Adanalı bir depremzede gazeteci olarak “Asrın Felaketi”ni yaşadığı belirtilen medeniyetler şehri Hatay’a Çukurova Gazeteciler Cemiyeti (ÇGC) organizasyonuyla bir grup meslektaşımızla bu kente gittik ve gördüklerimiz gerçekten inanılmazdı… Çok büyük bir felaketin yaşandığı ve insanın kalmadığı Hatay hayalet kent konumunda…

 

SABİT ÖZKESER'İN ÖZEL HABERİ

 

 

HATAY’IN YÜZDE 95’İ  YERLE BİR OLMUŞ

Daha önce bir-kaç kez gittiğim o güzelim Hatay’ın neredeyse yüzde 95’inde bir çok bina yerle bir olmuştu… Binlerce insanın hayatını kaybettiği ve binlerce insanın da enkaz altında kaldığı Hatay’da kalan yüzde 5’lik binalar ise aldığı ağır hasarlar nedeniyle yıkılmayı bekliyordu… Kahramanmaraş merkezli 7.7 ve 7.6 şiddetindeki iki büyük depremi yıkıp geçtiği Hatay’da 1 milyon 700 bin Türk, 800 bin de Suriyeli vatandaş yaşıyordu…  Hatay Belediye Başkanı Lütfü Savaş, “İsterseniz burayı 3-4 yılda ayağa kaldırabilirsiniz, istemezseniz 20 yılda buranın tamamen ayağa kalkma şansı olmayabilir” diyordu…

DEPREM İSKENDERUN VE BELEN’İ DE YIKIP GEÇMİŞ

Adana’dan Hatay’a giderken geçtiğimiz ve ilk olarak İskenderun ve Belen ilçelerini de çok kötü  bir şekilde yıkmıştı deprem… Bazı meslektaşlarımızın gözyaşları içerisinde gözlemlediği İskenderun’dan geçerken sağımız ve solumuzda her taraf enkaz içerisinde ve molozların başında Türk bayrakları ile birlikte Mehmetçik nöbet tutuyordu.
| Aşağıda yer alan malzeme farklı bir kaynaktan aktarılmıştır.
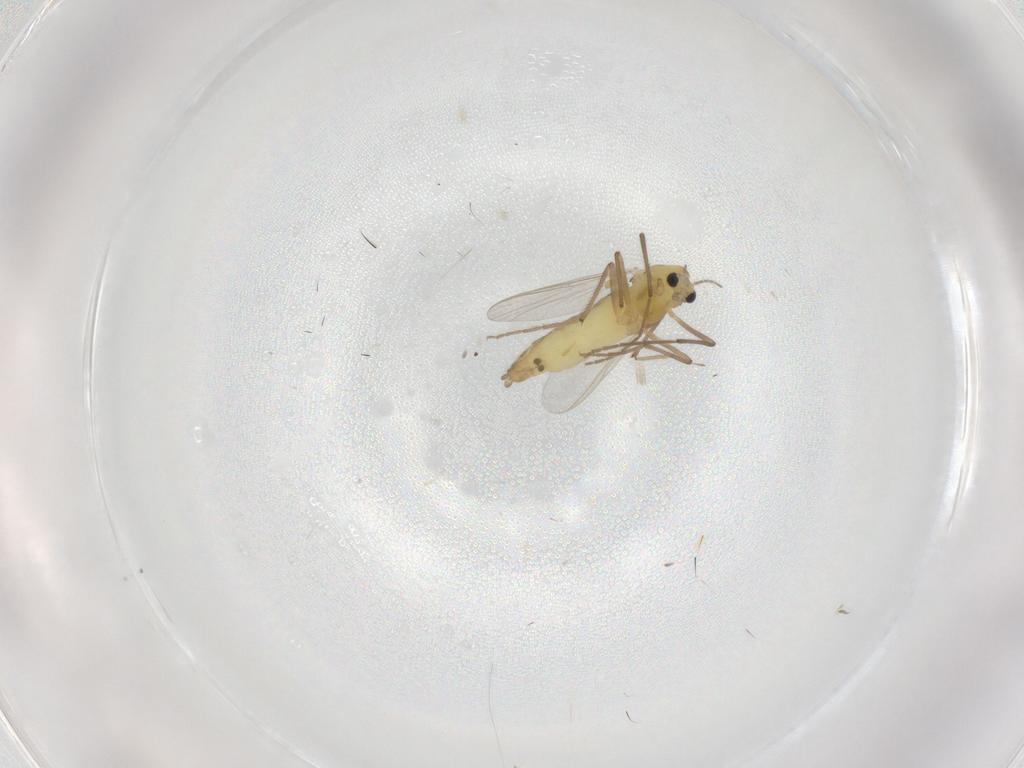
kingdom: Animalia
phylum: Arthropoda
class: Insecta
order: Diptera
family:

Sahil kent olan İskenderun merkezinde cadde üzerinde  bir-kaç görevli araçların dışında özel araçları görmek mümkün olmazken, vatandaşın kurulan çadırlar ve konteynerlerde kaldıkları görüldü.  İnanılmaz üzücü görüntülerin bulunduğu İskenderun terk edilmiş bir bölge konumundaydı…
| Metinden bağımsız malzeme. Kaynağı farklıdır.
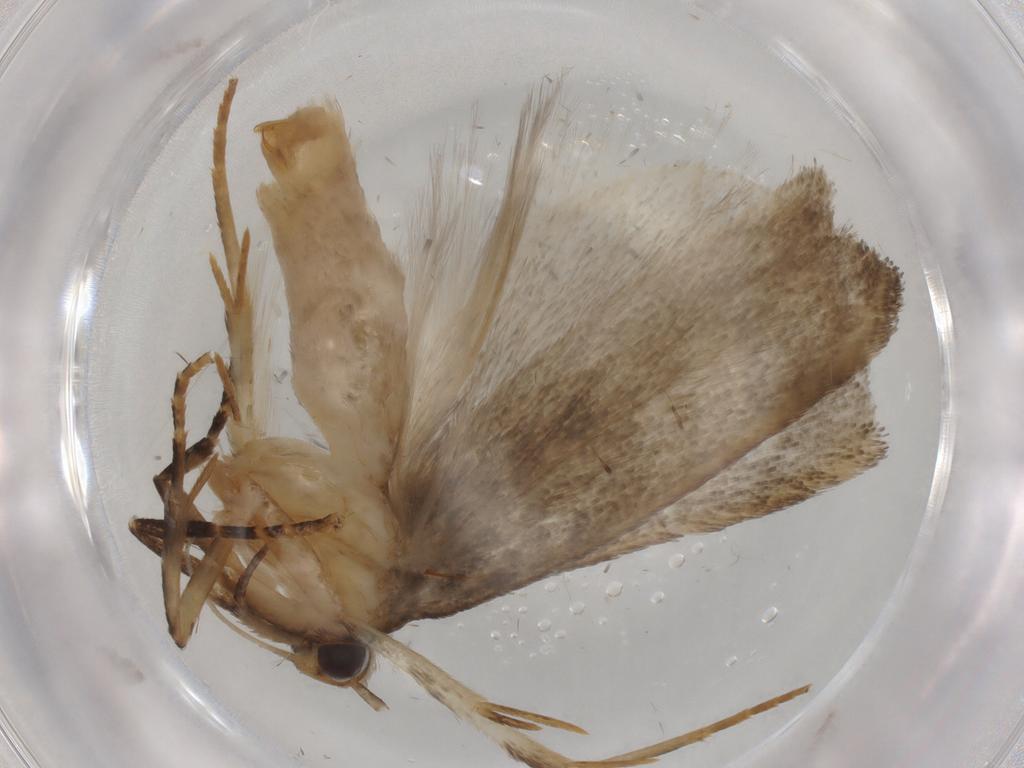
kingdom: Animalia
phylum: Arthropoda
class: Insecta
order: Lepidoptera
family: Gelechiidae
PETROL İSTASYONLARI DIŞINDA BİR-İKİ ALIŞVERİŞ MARKET VAR

 Aradan geçen 37 güne rağmen İskenderun’da depremin etkisiyle yıkılan koca koca binaların enkazları halen dururken, birkaç yerde iş makinalarının çalışması ve moloz taşıyan bir-iki kamyon dikkatimizi çekiyordu… Bunun dışında ilçede petrol istasyonlarının yanı sıra küçük bir-iki alışveriş yapabileceğiniz market konumundaki yerler vardı…İskenderun’dan sonra yol geçtiğimiz Belen ilçesinde de durum farklı değildi. İlçe girişinde bizi hasar gören Emniyet Müdürlüğü binası ve diğer  yıkılan binalar karşılıyordu. Bazı araçlar da enkazın altında kalırken, sadece lastikleri görünüyordu.  Belen’de durum çok vahim ve dehşet vericiydi…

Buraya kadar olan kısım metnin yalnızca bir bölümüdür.